Look at the beamshots... they're a pretty good representation of the results achieved with my setup.


----------



## Delvance (Aug 24, 2006)

Usually, artifacts are very hard to photograph so i thought i might ask. My Litho123 LOPs with the ROP bulbs certainly show alot more artifact than photos would suggest.

Thanks anyways! Can't wait till Litho123 gets those stippled reflectors back in stock.


----------



## LumenHound (Aug 24, 2006)

I'd really be interested in beamshots of the MOP/LOP vs LS at tightest focus as this would be the setting that would see use 99% of the time for me.

There used to be a slew of tightest focus beamshot threads for all the various metal reflectors but many of them got buried in the archives after last year's software change-over.


----------



## Icebreak (Aug 24, 2006)

MayCooper -

It appears that this torch (is it one torch using different reflectors?) possibly needs an axial adjustment for focus and definitely needs some lateral adjustment for focus.

The characteristics and artifacts of the beam should be more symmetrical.

Nice photographs of the reflectors.


----------



## Coop (Aug 24, 2006)

Icebreak said:


> It appears that this torch (is it one torch using different reflectors?) possibly needs an axial adjustment for focus and definitely needs some lateral adjustment for focus.
> 
> The characteristics and artifacts of the beam should be more symmetrical.
> 
> Nice photographs of the reflectors.



The beams are actually quite symmetrical, but it doesn't show very well, as theres white doors on the right and a bunch of black coats and jackets on the left. 

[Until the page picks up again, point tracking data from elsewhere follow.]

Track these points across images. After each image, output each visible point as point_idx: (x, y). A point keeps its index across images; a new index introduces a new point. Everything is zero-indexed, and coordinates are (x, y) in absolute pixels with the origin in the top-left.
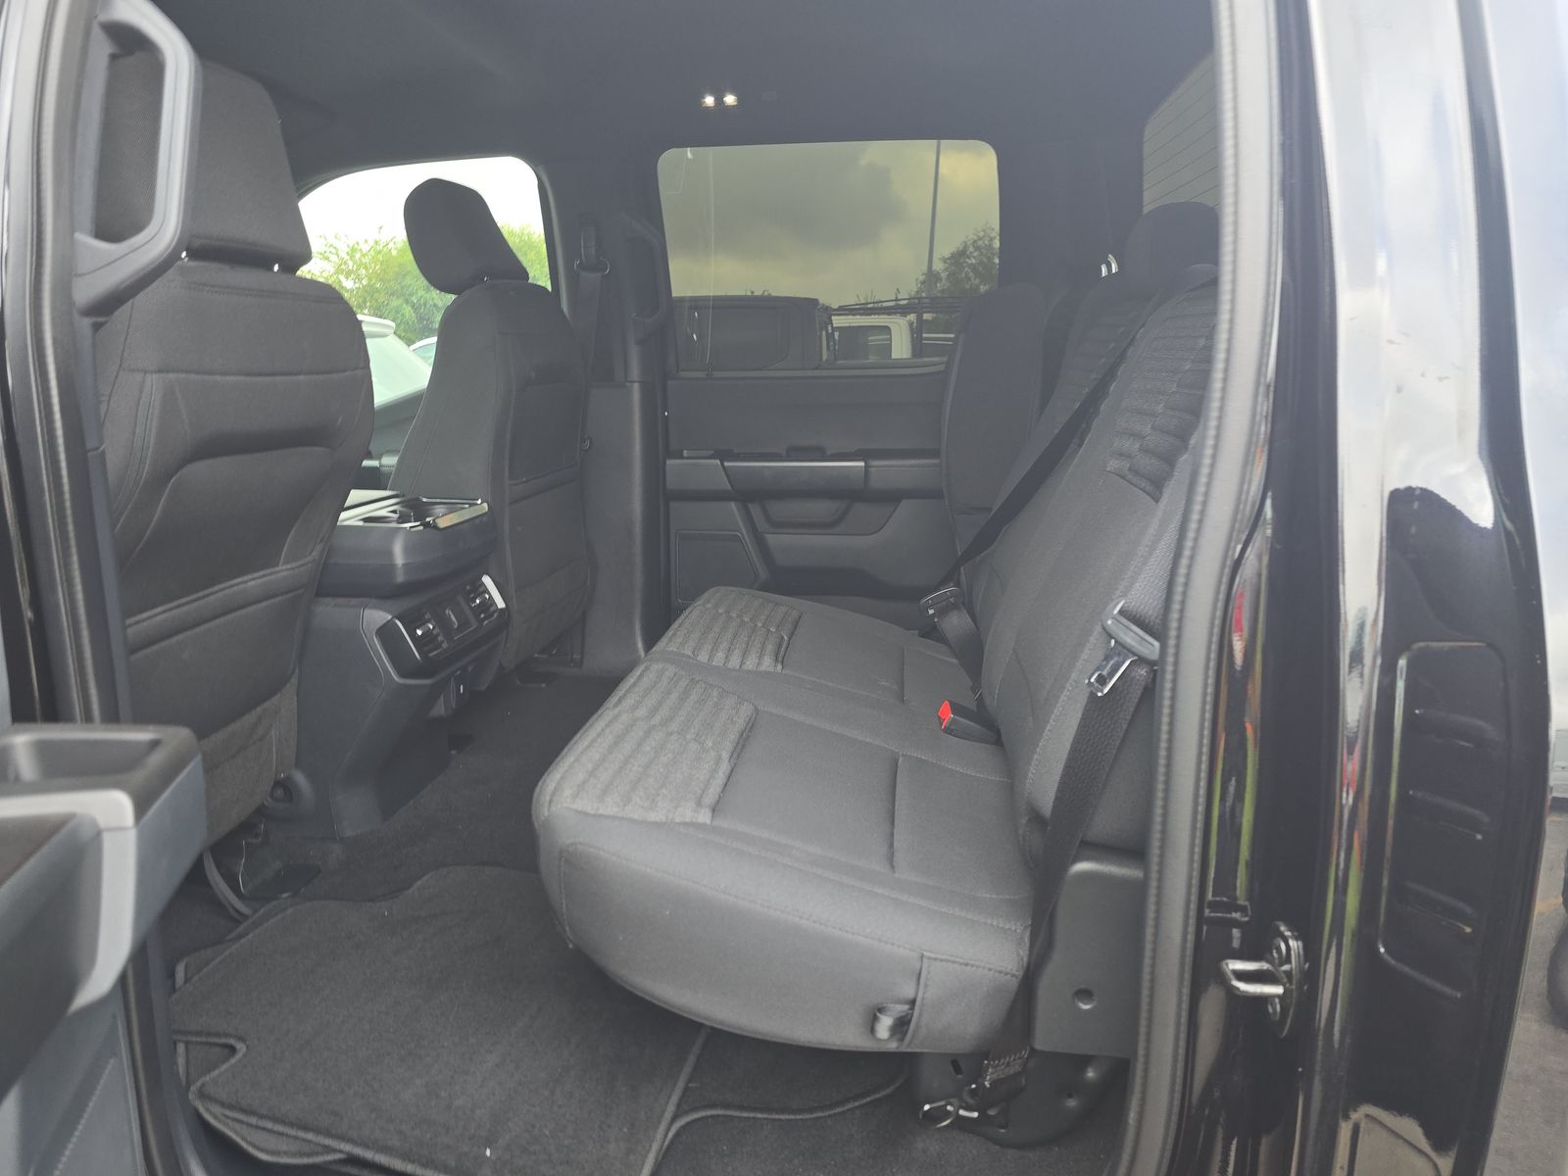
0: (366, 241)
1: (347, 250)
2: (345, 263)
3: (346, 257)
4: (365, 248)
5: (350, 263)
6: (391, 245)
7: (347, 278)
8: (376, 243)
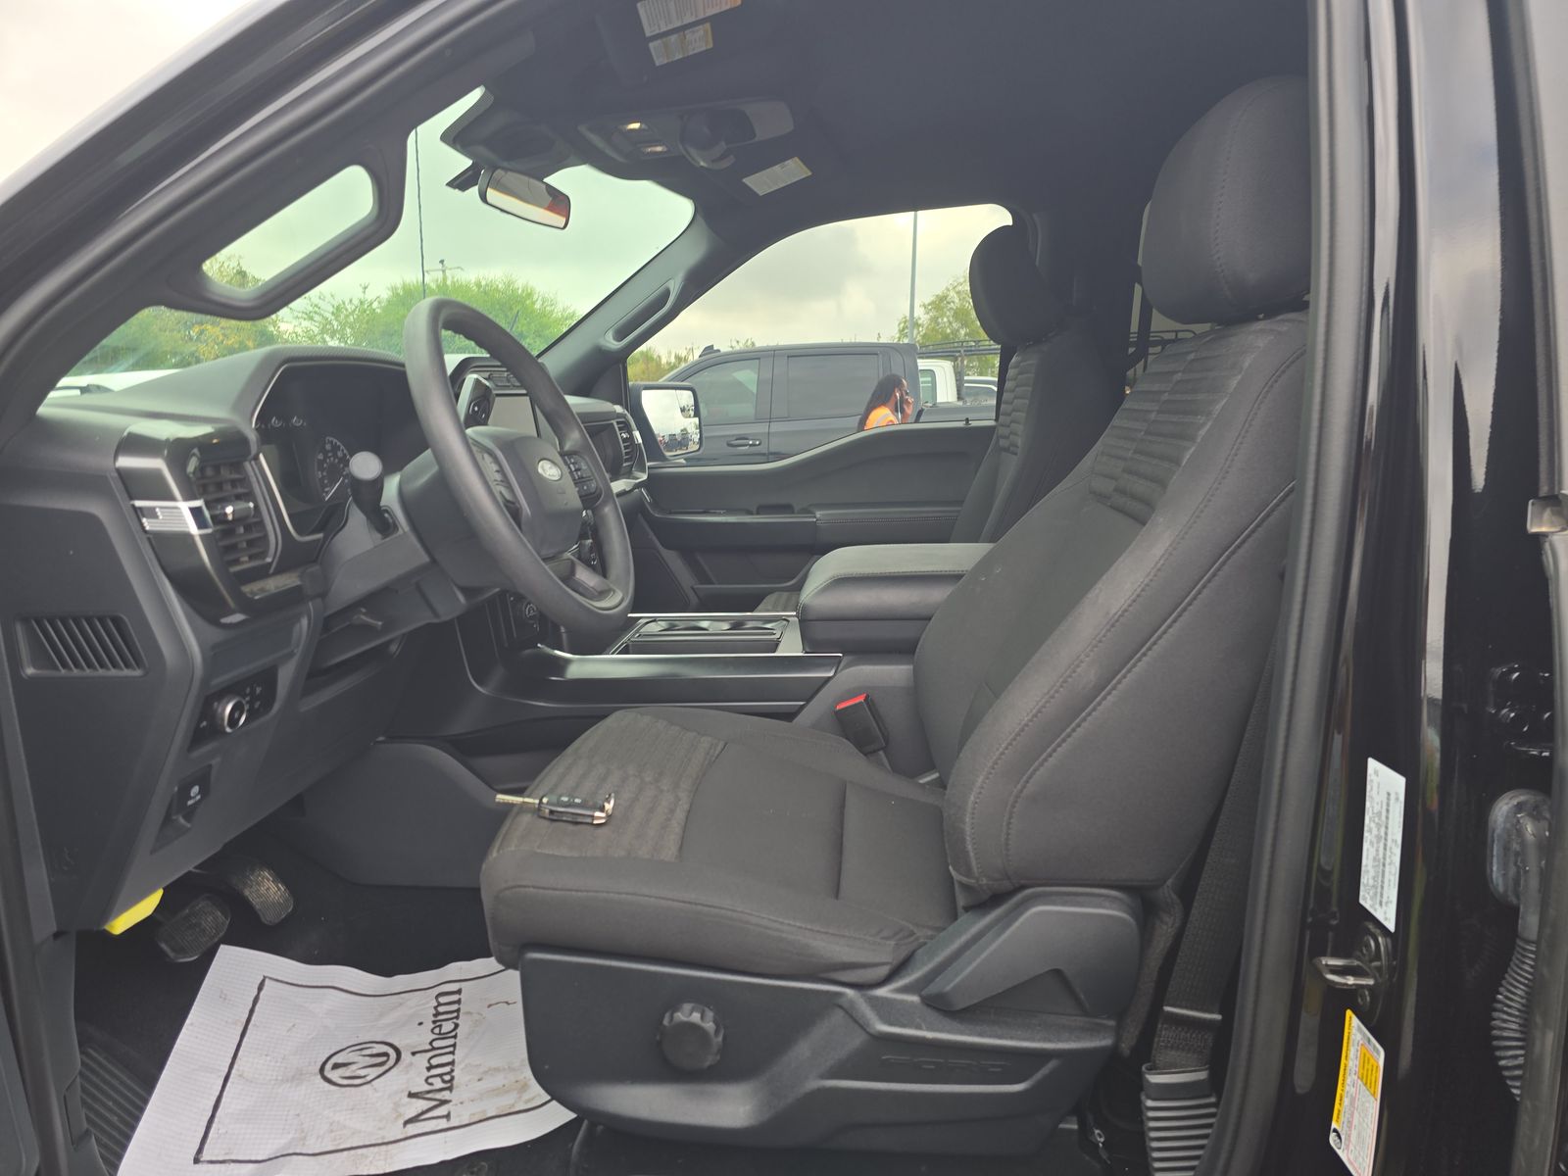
0: (351, 301)
1: (331, 309)
2: (330, 323)
3: (330, 317)
4: (350, 307)
5: (335, 323)
6: (375, 305)
7: (332, 338)
8: (362, 303)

I did set the focus a bit in the middle between flood and spot, just to give a general idea of the reflectors output. I know it's not optimal, but it sure is good enough to compare the reflectors with eachother.


----------



## Icebreak (Aug 24, 2006)

I understand.

Helpful thread. Thanks.


----------



## DUQ (Aug 24, 2006)

I have one of litho's MS installed in my ROP LE. It really does anice job of smoothing the beam out. I'll get a beam shot up tonight for you guy's. Thanks for the effort MayCooper.


----------



## DUQ (Aug 24, 2006)

Ok here are some shots of my ROP with a medium stipple reflector. The first two shot's are of tight focus and flood focus. You can see how the stipple smooths out any artifacts in the second shots wich are under exposed by one stop.


----------



## andrewwynn (Aug 24, 2006)

i swear by the stippled reflectors if you don't need extreme throw. I do use ludicrously high-power lights .. usually at least 60-120W... so i can afford to smooth out the beam and still get quite a lot of throw... 

I love having a combination of a shorter light with an LS and a longer light with an HS reflector (like 2D with LS and 4D with HS).. the flood beam of the HS is the perfect light for having somebody hold while you change a tire, etc.. and the LS is nicer for going on a short hike where you want to punch a hole in the dark once in a while (bring the likes of a 3W led for walking). 

-awr


----------



## Coop (Apr 2, 2009)

I was finally able to re-upload the pics, so they're available for your viewing pleasure again


----------



## austin mahler (Aug 12, 2009)

how much do these cost?


----------



## LuxLuthor (Aug 12, 2009)

Coop said:


> I was finally able to re-upload the pics, so they're available for your viewing pleasure again



Wow a rescue after 3 years of being missing! Way to go Coop! One of these nights, I want to do a similar series of comparisons with several bulb types....but this is extremely helpful.


----------



## Outdoors Fanatic (Aug 12, 2009)

Thanks for sharing!


----------



## QtrHorse (Aug 12, 2009)

austin mahler said:


> how much do these cost?


 
Search for litho123. He has a link in his signature to his For Sale thread over on the Market Place.


----------